I get that question a lot...I think the reason I get that question so much is people are so used to using mid tier products a certain way...But before I get into that let's do the easy case. If you want to bootstrap API clients from a single ip and you want those API clients to be able pub sub reliably across multiple servers then farm.
But what about people that want to use Neuron as services intermediary only so that they don't take a depency on our DLL's? Now it gets more interesting...Why farm? Most of the time I get the "Well how do I do fail over then?"...My answer usually is well how do you do failover for the services sitting behind Neuron?..They usually pause for a second and say "We don't have to we just put a load balancer in front of them and then if one fails we're fine"..I then ask why it works... After a pause they'll usually say "Well there's nothing actually on the server just a service..."
So why use Neuron any differently? Neuron can be a stateless intermediary. For some reason some people have a hard time with that one...They get hung up on durability on the mid-tier...They don't want things lost. They want things "durable"...When they tell me this I ask them what happens when a message leaves Neuron and then hits their service and they lose it...They'll usually tell me something like "Oh we would log it in such and such a place with our enterprise logging framework" or "We would throw an exception and the client would be forced to retry"...
Ok...So why not do the same with Neuron?
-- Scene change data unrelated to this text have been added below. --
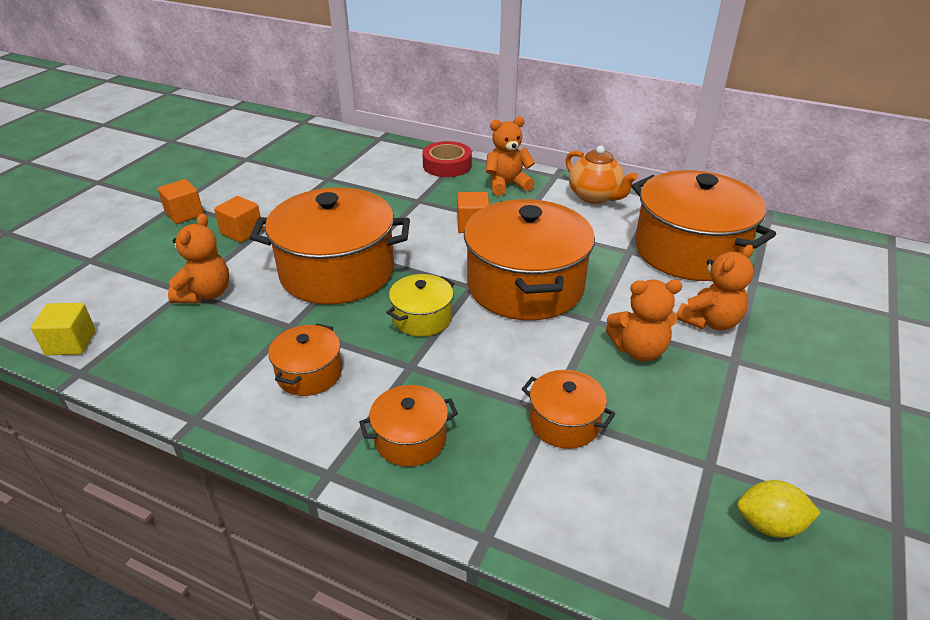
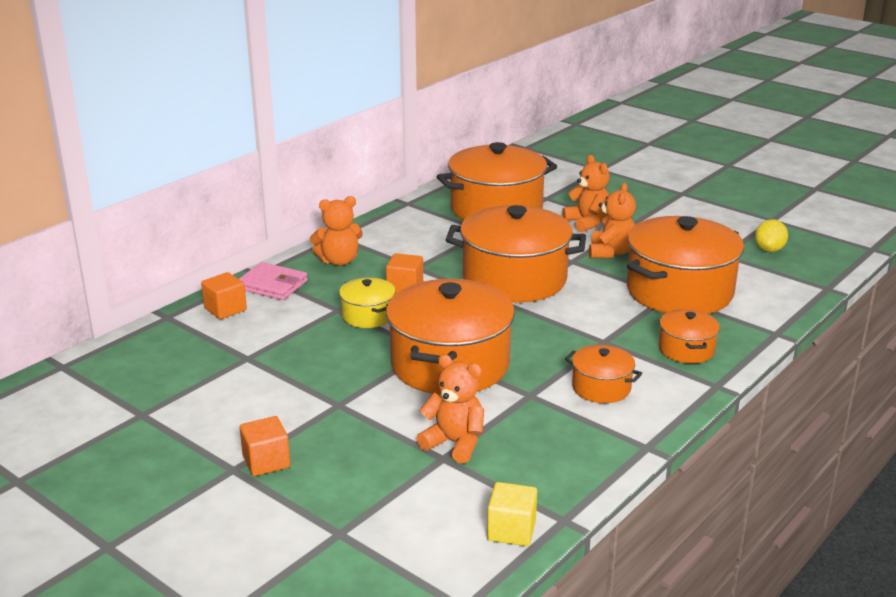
camera: 75 degrees left, 10 degrees down
orange cube [214,196,263,243] -> orange cube moved to [201,272,247,319]
yellow pot [386,274,455,337] -> yellow pot moved to [339,278,396,328]
red tape [422,141,472,177] -> pink wallet [239,262,308,300]
orange teddy bear [486,116,535,196] -> orange teddy bear turned 105 degrees counterclockwise [310,196,363,266]
orange pot [522,370,615,449] -> orange pot [627,216,744,314], size x2.09
orange teapot [565,146,638,204] -> none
If you use TCP transport and you're concientius with your pipelines and use either plain old try catch blocks or our spiffy drag and drop try catch blocks and use those libraries that already exist to log anything bad that happens...well it seems to me that you get a powerful pub/sub based intermediary to do transforms and EAI etc. and still maintain an easy to administrate stateless architecure.
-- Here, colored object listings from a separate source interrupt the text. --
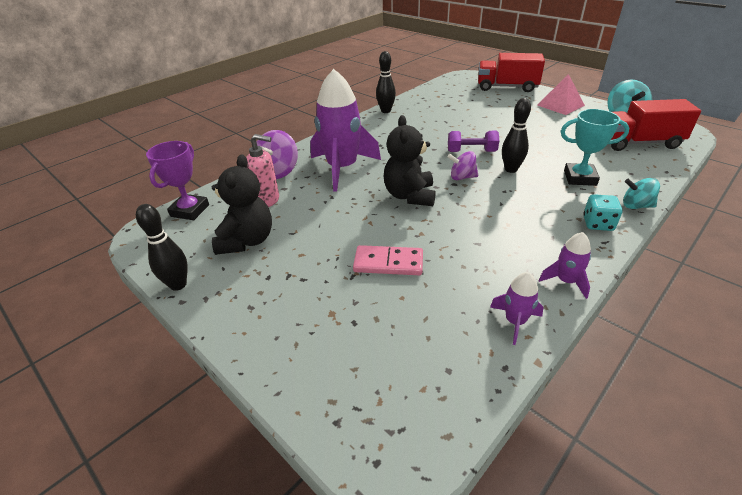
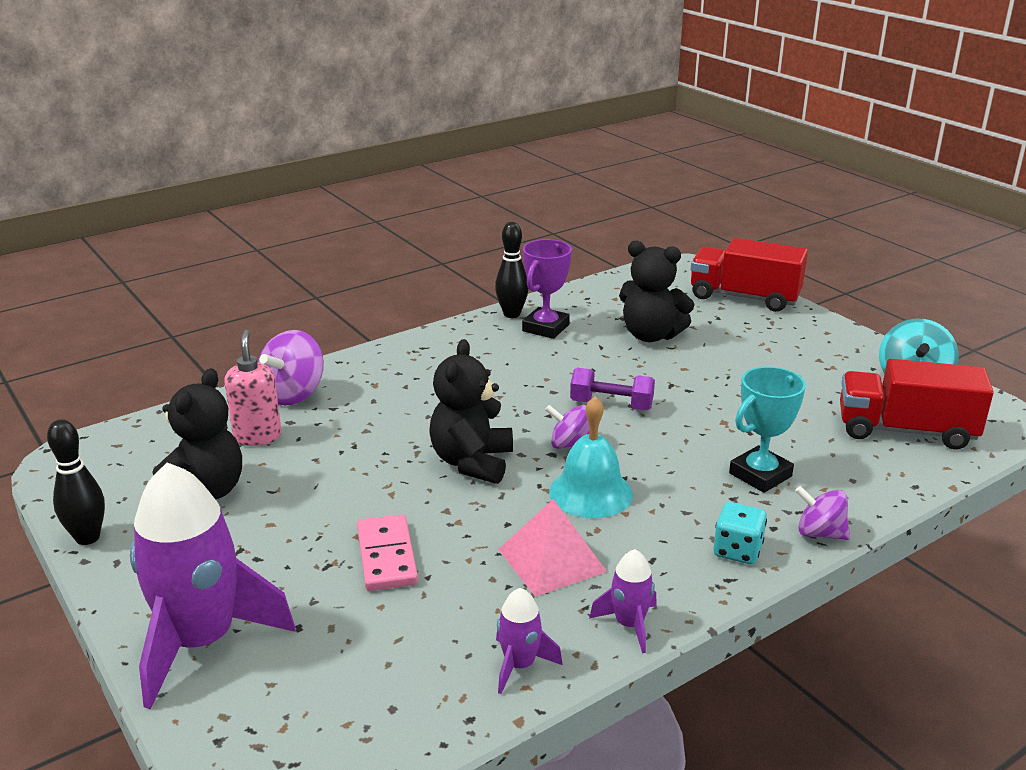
camera: 10 degrees right, 10 degrees down
purple trophy [146,141,209,220] -> purple trophy moved to [522,239,572,339]
pink soap dispenser [246,134,279,207] -> pink soap dispenser turned 120 degrees counterclockwise [224,330,282,446]
purple rocket [310,69,381,192] -> purple rocket moved to [130,462,295,709]
pink domino [353,245,423,275] -> pink domino turned 60 degrees clockwise [357,514,418,591]
black bowling pin [502,98,531,173] -> none
pink pyramid [537,74,585,115] -> pink pyramid moved to [498,499,607,597]
turquoise trophy [561,109,629,186] -> turquoise trophy turned 60 degrees counterclockwise [729,366,806,493]
turquoise spinning top [623,178,660,209] -> purple spinning top [795,486,850,540]
none -> turquoise bell [549,396,633,518]
none -> black teddy bear [619,241,695,342]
Most of the time when people avoid the Neuron API they are using us between two stateless environments like a web tier and their own services and they're using request reply...In most of those cases they put logic in the client to try again if they get an exception...So if you use a durable topic and the server drops then the client is in a mess anyways because it expects a reply..Now say the server comes back up within the period that someone is told on the web "There has been unexpected error...Please try again or contact support"... You will have a message delivered by the mid - tier with a reply to no one and you will have the same message delivered again when the user tries again...I can think of cases where that would be bad..especially if the end points are not designed to detect duplication..
Can that scenario theoretically happen in a stateless architecure? Does farm mode enable service connector failover? Sure...Are those game changers to me? Nope. I always go for simple first and to me having servers that are completely unaware of each others existence and don't require yet another shared database and sharing an esb config are simple.
Once again though if you've seen the light and are using our cool API to be productive then farm it all day!